Authentication
All API requests require a bearer token:
Authorization: Bearer rtr_xxx
The rtr_xxx value is the raw API key generated by auxot-router setup (not the hash). Store it securely — the router only stores the Argon2id hash.
OpenAI-Compatible Endpoints
POST /api/openai/chat/completions
Drop-in replacement for the OpenAI chat completions endpoint. Supports streaming, tool calls, and vision.
curl http://localhost:8080/api/openai/chat/completions \
-H "Authorization: Bearer rtr_xxx" \
-H "Content-Type: application/json" \
-d '{
"model": "auto",
"messages": [{"role": "user", "content": "Explain tensor parallelism"}],
"stream": true
}'
Use "model": "auto" to route to any available worker, or specify a model name from the registry.
GET /api/openai/models
Returns the list of models currently available from connected workers.

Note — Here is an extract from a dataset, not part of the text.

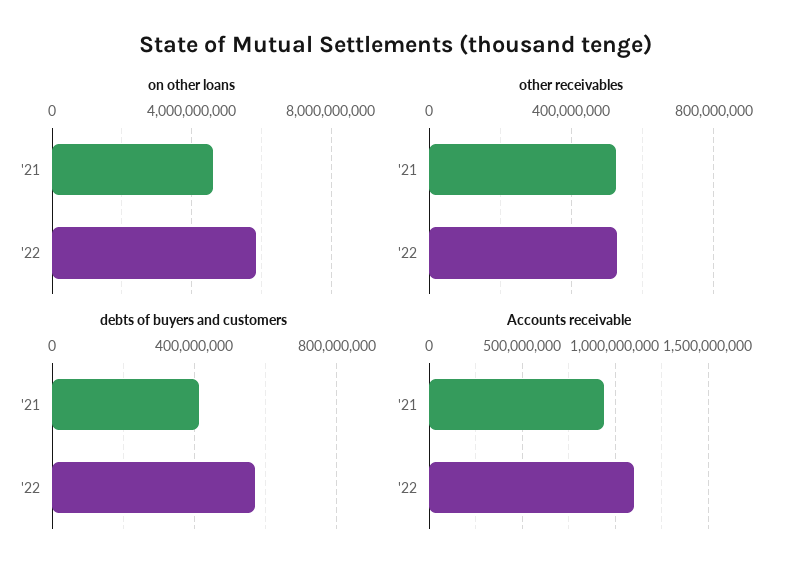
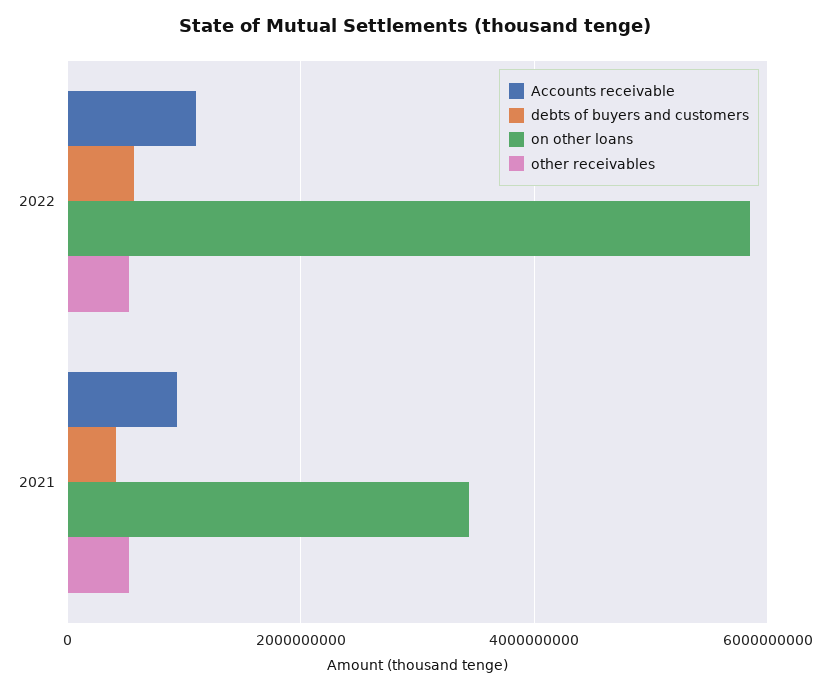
on other loans, '21: 4500000000 -> 3400000000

curl http://localhost:8080/api/openai/models \
-H "Authorization: Bearer rtr_xxx"
Anthropic-Compatible Endpoints
POST /api/anthropic/v1/messages
Drop-in replacement for the Anthropic messages endpoint. Supports streaming, tool use, and thinking tokens.
curl http://localhost:8080/api/anthropic/v1/messages \
-H "Authorization: Bearer rtr_xxx" \
-H "Content-Type: application/json" \
-H "anthropic-version: 2023-06-01" \
-d '{
"model": "auto",
"max_tokens": 1024,
"messages": [{"role": "user", "content": "Hello"}]
}'
POST /api/anthropic/v1/messages/count_tokens
Count tokens for a messages payload without running inference.
GET /api/anthropic/v1/models
Returns available models in Anthropic API format.
Tools API
GET /api/tools/v1/list
List all tools registered with the connected tools worker.
curl http://localhost:8080/api/tools/v1/list \
-H "Authorization: Bearer rtr_xxx"
POST /api/tools/v1/execute
Execute a tool directly without going through the LLM.
curl http://localhost:8080/api/tools/v1/execute \
-H "Authorization: Bearer rtr_xxx" \
-H "Content-Type: application/json" \
-d '{"tool": "web_search", "input": {"query": "Go concurrency patterns"}}'
Health Check
curl http://localhost:8080/health
Returns 200 OK with no authentication required.
Streaming (SSE)
Set "stream": true in your request body. The router returns Server-Sent Events in the standard OpenAI SSE format:
data: {"id":"chatcmpl-...","object":"chat.completion.chunk","choices":[{"delta":{"content":"Hello"},"index":0}]}
data: [DONE]
Reasoning / Thinking Tokens
For models that support extended thinking (e.g. Claude with thinking budget), pass the relevant parameters in the request body. The router passes them through to the worker and relays thinking tokens in the response stream.